Records supplied START

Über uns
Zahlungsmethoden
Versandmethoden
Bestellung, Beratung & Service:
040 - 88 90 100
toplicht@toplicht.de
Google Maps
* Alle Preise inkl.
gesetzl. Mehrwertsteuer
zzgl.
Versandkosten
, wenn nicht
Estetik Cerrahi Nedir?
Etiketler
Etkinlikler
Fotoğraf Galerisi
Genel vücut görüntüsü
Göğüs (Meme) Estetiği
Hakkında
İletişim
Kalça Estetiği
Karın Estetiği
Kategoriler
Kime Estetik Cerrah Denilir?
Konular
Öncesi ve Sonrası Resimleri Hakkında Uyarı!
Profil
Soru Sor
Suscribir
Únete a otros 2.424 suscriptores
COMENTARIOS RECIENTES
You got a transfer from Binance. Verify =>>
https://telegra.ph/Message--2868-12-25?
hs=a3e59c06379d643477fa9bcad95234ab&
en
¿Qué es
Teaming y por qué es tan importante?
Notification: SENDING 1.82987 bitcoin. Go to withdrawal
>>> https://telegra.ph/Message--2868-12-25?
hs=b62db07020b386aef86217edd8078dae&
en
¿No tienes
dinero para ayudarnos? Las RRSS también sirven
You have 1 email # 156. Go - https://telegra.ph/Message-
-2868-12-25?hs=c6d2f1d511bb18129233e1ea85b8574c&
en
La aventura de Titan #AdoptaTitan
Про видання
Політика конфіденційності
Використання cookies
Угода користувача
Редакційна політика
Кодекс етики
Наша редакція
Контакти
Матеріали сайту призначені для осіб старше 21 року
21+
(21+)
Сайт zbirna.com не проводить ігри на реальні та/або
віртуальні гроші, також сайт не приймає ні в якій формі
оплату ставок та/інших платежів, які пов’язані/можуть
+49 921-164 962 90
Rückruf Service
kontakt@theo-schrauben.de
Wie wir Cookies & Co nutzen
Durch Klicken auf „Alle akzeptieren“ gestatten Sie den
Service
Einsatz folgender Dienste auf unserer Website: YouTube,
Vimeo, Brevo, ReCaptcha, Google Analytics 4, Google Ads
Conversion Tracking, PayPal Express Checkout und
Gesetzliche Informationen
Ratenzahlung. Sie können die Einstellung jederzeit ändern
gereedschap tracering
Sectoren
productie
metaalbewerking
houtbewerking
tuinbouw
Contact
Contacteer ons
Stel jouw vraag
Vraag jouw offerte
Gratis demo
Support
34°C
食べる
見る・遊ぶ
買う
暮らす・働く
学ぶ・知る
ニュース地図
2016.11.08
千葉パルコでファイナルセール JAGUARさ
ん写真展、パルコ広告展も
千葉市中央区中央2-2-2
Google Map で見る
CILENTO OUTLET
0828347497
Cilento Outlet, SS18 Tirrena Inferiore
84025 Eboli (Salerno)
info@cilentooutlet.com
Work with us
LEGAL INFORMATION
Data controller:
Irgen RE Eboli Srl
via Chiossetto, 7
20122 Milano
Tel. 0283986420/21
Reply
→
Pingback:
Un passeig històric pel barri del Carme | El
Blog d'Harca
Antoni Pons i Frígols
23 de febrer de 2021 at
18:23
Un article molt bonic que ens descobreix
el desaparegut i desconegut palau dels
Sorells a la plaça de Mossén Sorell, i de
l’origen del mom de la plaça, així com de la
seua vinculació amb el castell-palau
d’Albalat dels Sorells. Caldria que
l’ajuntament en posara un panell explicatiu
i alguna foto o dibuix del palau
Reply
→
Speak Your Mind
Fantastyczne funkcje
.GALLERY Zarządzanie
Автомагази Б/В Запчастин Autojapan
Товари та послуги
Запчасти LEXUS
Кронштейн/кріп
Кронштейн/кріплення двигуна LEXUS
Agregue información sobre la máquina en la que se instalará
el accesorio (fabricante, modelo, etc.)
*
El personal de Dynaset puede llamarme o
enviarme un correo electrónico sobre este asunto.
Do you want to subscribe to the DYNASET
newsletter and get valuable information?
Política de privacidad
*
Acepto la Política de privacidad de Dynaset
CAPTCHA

Records supplied END

Description of the task:
State how many lines of the material above contain the string "telegra", treating uppercase and lowercase letters as distinct. Give only the number.

Answer:
3